• [TASK OBJECTIVE]:
Please answer from the path map excerpt: how does it define the main path?

• [EXCERPT TO READ]:
At this point, it will be noted that if backward-processing task 1006 were to continue working backwards from PECB 18102 on the new chain 1896 and from matching PECB 18104 on the path map 1801, it would be found that the event type for PECB 18106 matches the event type for PECB 18108. Although these two PECBs represent the same event type, they cannot be combined because they have two distinct sets of preceding events. In particular, the PECB 18106 is preceded by a "WB" event, while PECB 18108 is preceded by a "RA" event. Combining PECBs 18106 and 18108 would make the combined PECB a merge point. However, PECB 18106 is already a split point. Therefore, combining PECBs 18106 and 18108 would create a split point after a merge point in violation of the restrictions discussed above, and it would not be possible to clearly relate the flow of events among the various paths represented in the path map at this point if such a combination were allowed to occur. Accordingly, backward-processing task 1006 is stopped, PECBs 18106 and 18108 are not combined, and a pointer 18110 is instead created to link PECB 18106 to PECB 18104.

FIG. 18Q illustrates the incorporation of another path containing both a starting and ending path segment common to segments already on the path map. A new chain 18112 is built representing transaction instance A9. The first two and last three PECBs on the new chain 18112 match path segments already on the path map 1801 so that the event data from these matching PECBs on the new chain are appropriately combined with the matching PECBs on the path map 1801. The remaining non-matching PECBs 18114 and 18116 on the new chain are then added to the path map 1801 as a new path segment represented by the next available path number, "8".

FIG. 18R illustrates another restriction observed during path reduction in which forward-processing is prematurely stopped to avoid creating a path map in which it is impossible to determine the true path taken by a transaction instance. A new PECB chain 18118 is built representing transaction instance A10. Forward-processing task 1004 matches and combines the first four PECBs of new chain 18118 with the first four PECBs of path number 6 already on the path map 1801. The next PECB 18120 of the new chain 18118 matches the next PECB 18122 on the path map, and PECB 18120 could ordinarily be combined with PECB 18122. PECB 18122 points to an "RC" event, while PECB 18120 points to a "WA" event, and the resulting combined PECB would accordingly be a split point. However, the PECB 18122 already on the path map 1801 is already a merge point. As discussed above, creating a PECB which is both a split point and a merge point, or permitting a split point to exist in a path following a merge point, would make it impossible to determine which paths were taken by the original transaction instances at these points. Accordingly, forward-processing task 1004 is stopped after combining the first four PECBs from the new chain 18118, and the remaining four events (beginning with PECB 18120) of the new chain 18118 are linked to the path map 1801 by a pointer 18124 from the PECB 18126 on the path map 1801 immediately preceding the "problem" PECB 18122. The newly added PECBs from the new chain 18118 represent a new ending path segment, so the last event 18128 of the new chain 18118 is chained to the trailer PECB 1818. Finally, the next available path number, "9", is set in each of the PECBs newly added to the path map 1801.

FIG. 18S illustrates the path map 1801 after the data from all of the recorded transaction instances A1-A10 have been incorporated. At this point, the path map 1801 represents a minimal map of the recorded events for all recorded transaction instances. The path map 1801 is next preferably modified by determining the longest path and main path through the path map. The main path is the most frequently occurring path from start to end through the path map 1801. The longest path is that set of linked events which, taken together, span the longest time period from start to finish. First it is necessary to calculate the average event time for each event. This is accomplished by dividing the accumulated event durations in each PECB by the event count in each PECB (i.e. the number of times the event represented by the PECB was executed in all of the recorded transactions). The resulting average event duration is then stored in the PECB. As shown in the figures, the average event duration may be stored in the same field, time field 1804 which was previously occupied by the total accumulated event duration, although a separate field may be used if desired. FIG. 18S shows the resulting path map 1801 after the average event durations have been calculated and stored.

Data items:

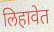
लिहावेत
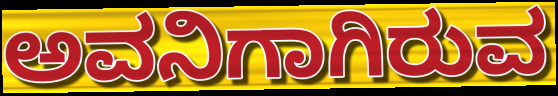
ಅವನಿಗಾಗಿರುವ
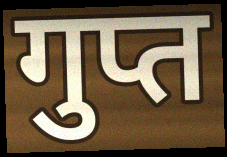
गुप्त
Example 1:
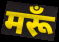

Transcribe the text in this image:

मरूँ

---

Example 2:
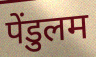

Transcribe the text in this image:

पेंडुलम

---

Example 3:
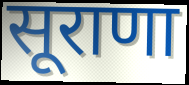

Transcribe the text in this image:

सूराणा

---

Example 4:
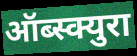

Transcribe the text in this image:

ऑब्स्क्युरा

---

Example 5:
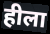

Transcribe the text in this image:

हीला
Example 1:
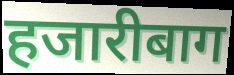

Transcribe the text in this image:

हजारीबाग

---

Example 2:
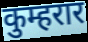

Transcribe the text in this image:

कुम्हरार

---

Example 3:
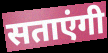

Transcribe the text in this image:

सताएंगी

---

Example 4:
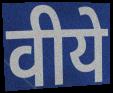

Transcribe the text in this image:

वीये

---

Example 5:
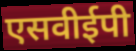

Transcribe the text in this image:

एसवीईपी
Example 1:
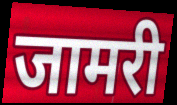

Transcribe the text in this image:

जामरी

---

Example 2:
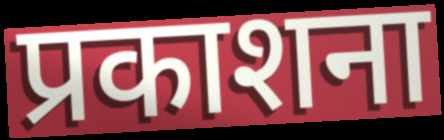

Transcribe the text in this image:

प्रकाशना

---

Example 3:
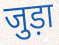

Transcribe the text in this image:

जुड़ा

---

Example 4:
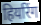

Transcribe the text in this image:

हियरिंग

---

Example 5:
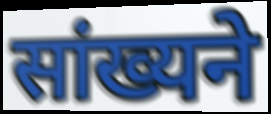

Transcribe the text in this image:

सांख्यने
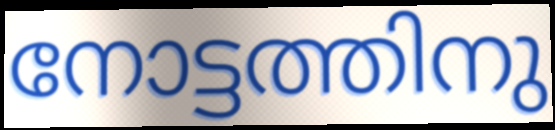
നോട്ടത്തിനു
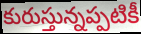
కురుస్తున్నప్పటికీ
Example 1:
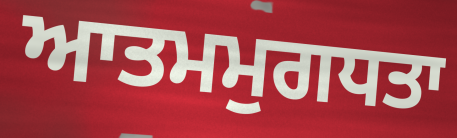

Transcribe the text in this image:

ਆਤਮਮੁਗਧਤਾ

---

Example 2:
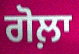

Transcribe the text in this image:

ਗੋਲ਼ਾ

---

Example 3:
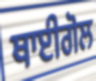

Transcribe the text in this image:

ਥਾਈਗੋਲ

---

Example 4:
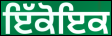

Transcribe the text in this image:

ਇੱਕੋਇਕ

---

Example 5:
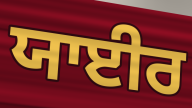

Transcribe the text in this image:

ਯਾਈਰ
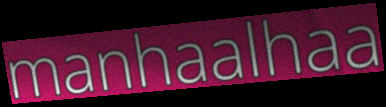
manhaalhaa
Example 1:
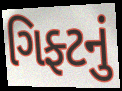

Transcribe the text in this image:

• [WRITTEN ANSWER]:
The main path is the most frequently occurring path from start to end through the path map.